* **Task to complete**:
Would you please write out only the lines running from the top of the listing through the one holding "- 💞️ I’m looking to collaborate on ...", exactly, with both ends kept and pictures left out?
#### Extracted data
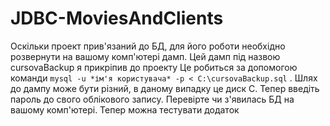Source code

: # JDBC-MoviesAndClients
Оскільки проект прив'язаний до БД, для його роботи необхідно розвернути на вашому комп'ютері дамп. Цей дамп під назвою cursovaBackup я прикріпив до проекту Це робиться за допомогою команди `mysql -u *ім'я користувача* -p < C:\cursovaBackup.sql` . Шлях до дампу може бути різний, в даному випадку це диск С.  Тепер введіть пароль до свого облікового запису.  Перевірте чи з'явилась БД на вашому комп'ютері. Тепер можна тестувати додаток
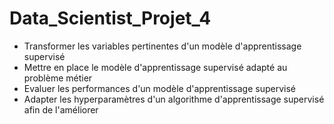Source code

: # Data_Scientist_Projet_4

<ul>
<li> Transformer les variables pertinentes d'un modèle d'apprentissage supervisé
<li> Mettre en place le modèle d'apprentissage supervisé adapté au problème métier 
<li> Evaluer les performances d'un modèle d'apprentissage supervisé
<li> Adapter les hyperparamètres d'un algorithme d'apprentissage supervisé afin de l'améliorer
</ul>
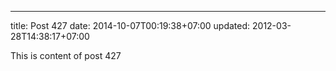 ---
title: Post 427
date: 2014-10-07T00:19:38+07:00
updated: 2012-03-28T14:38:17+07:00

This is content of post 427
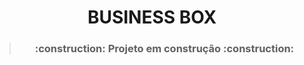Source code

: <h1 align="center"> BUSINESS BOX  </h1>

> <h3 align="center"> :construction: Projeto em construção :construction:

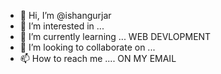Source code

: - 👋 Hi, I’m @ishangurjar
- 👀 I’m interested in ...
- 🌱 I’m currently learning ... WEB DEVLOPMENT
- 💞️ I’m looking to collaborate on ...
- 📫 How to reach me .... ON MY EMAIL

<!---
ishangurjar/ishangurjar is a ✨ special ✨ repository because its `README.md` (this file) appears on your GitHub profile.
You can click the Preview link to take a look at your changes.
--->
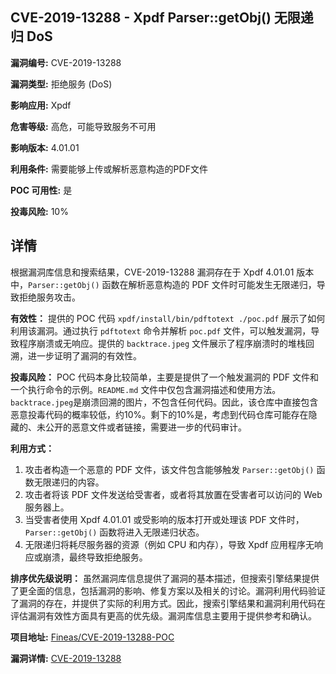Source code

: ## CVE-2019-13288 - Xpdf Parser::getObj() 无限递归 DoS

**漏洞编号:** CVE-2019-13288

**漏洞类型:** 拒绝服务 (DoS)

**影响应用:** Xpdf

**危害等级:** 高危，可能导致服务不可用

**影响版本:** 4.01.01

**利用条件:** 需要能够上传或解析恶意构造的PDF文件

**POC 可用性:** 是

**投毒风险:** 10%

## 详情

根据漏洞库信息和搜索结果，CVE-2019-13288 漏洞存在于 Xpdf 4.01.01 版本中，`Parser::getObj()` 函数在解析恶意构造的 PDF 文件时可能发生无限递归，导致拒绝服务攻击。 

**有效性：**
提供的 POC 代码 `xpdf/install/bin/pdftotext ./poc.pdf` 展示了如何利用该漏洞。通过执行 `pdftotext` 命令并解析 `poc.pdf` 文件，可以触发漏洞，导致程序崩溃或无响应。提供的 `backtrace.jpeg` 文件展示了程序崩溃时的堆栈回溯，进一步证明了漏洞的有效性。

**投毒风险：**
POC 代码本身比较简单，主要是提供了一个触发漏洞的 PDF 文件和一个执行命令的示例。`README.md` 文件中仅包含漏洞描述和使用方法。`backtrace.jpeg`是崩溃回溯的图片，不包含任何代码。因此，该仓库中直接包含恶意投毒代码的概率较低，约10%。剩下的10%是，考虑到代码仓库可能存在隐藏的、未公开的恶意文件或者链接，需要进一步的代码审计。

**利用方式：**
1.  攻击者构造一个恶意的 PDF 文件，该文件包含能够触发 `Parser::getObj()` 函数无限递归的内容。
2.  攻击者将该 PDF 文件发送给受害者，或者将其放置在受害者可以访问的 Web 服务器上。
3.  当受害者使用 Xpdf 4.01.01 或受影响的版本打开或处理该 PDF 文件时，`Parser::getObj()` 函数将进入无限递归状态。
4.  无限递归将耗尽服务器的资源（例如 CPU 和内存），导致 Xpdf 应用程序无响应或崩溃，最终导致拒绝服务。

**排序优先级说明：**
虽然漏洞库信息提供了漏洞的基本描述，但搜索引擎结果提供了更全面的信息，包括漏洞的影响、修复方案以及相关的讨论。漏洞利用代码验证了漏洞的存在，并提供了实际的利用方式。因此，搜索引擎结果和漏洞利用代码在评估漏洞有效性方面具有更高的优先级。漏洞库信息主要用于提供参考和确认。

**项目地址:** [Fineas/CVE-2019-13288-POC](https://github.com/Fineas/CVE-2019-13288-POC)

**漏洞详情:** [CVE-2019-13288](https://nvd.nist.gov/vuln/detail/CVE-2019-13288)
########
* **Result of the exercise**:
Source code

: # JDBC-MoviesAndClients
Оскільки проект прив'язаний до БД, для його роботи необхідно розвернути на вашому комп'ютері дамп. Цей дамп під назвою cursovaBackup я прикріпив до проекту Це робиться за допомогою команди `mysql -u *ім'я користувача* -p < C:\cursovaBackup.sql` . Шлях до дампу може бути різний, в даному випадку це диск С.  Тепер введіть пароль до свого облікового запису.  Перевірте чи з'явилась БД на вашому комп'ютері. Тепер можна тестувати додаток
Source code

: # Data_Scientist_Projet_4

<ul>
<li> Transformer les variables pertinentes d'un modèle d'apprentissage supervisé
<li> Mettre en place le modèle d'apprentissage supervisé adapté au problème métier 
<li> Evaluer les performances d'un modèle d'apprentissage supervisé
<li> Adapter les hyperparamètres d'un algorithme d'apprentissage supervisé afin de l'améliorer
</ul>
 ---
title: Post 427
date: 2014-10-07T00:19:38+07:00
updated: 2012-03-28T14:38:17+07:00

This is content of post 427
Source code

: <h1 align="center"> BUSINESS BOX  </h1>

> <h3 align="center"> :construction: Projeto em construção :construction:

Source code

: - 👋 Hi, I’m @ishangurjar
- 👀 I’m interested in ...
- 🌱 I’m currently learning ... WEB DEVLOPMENT
- 💞️ I’m looking to collaborate on ...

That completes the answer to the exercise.